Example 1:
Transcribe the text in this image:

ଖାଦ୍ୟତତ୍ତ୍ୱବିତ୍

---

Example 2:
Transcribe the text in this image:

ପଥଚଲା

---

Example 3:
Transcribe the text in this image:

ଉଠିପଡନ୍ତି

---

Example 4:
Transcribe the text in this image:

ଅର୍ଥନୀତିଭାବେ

Work item: All of the entries should be transcribed exactly as they appear.

Expected answer:
Example 1:
Transcribe the text in this image:

ଖାଦ୍ୟତତ୍ତ୍ୱବିତ୍

---

Example 2:
Transcribe the text in this image:

ପଥଚଲା

---

Example 3:
Transcribe the text in this image:

ଉଠିପଡନ୍ତି

---

Example 4:
Transcribe the text in this image:

ଅର୍ଥନୀତିଭାବେ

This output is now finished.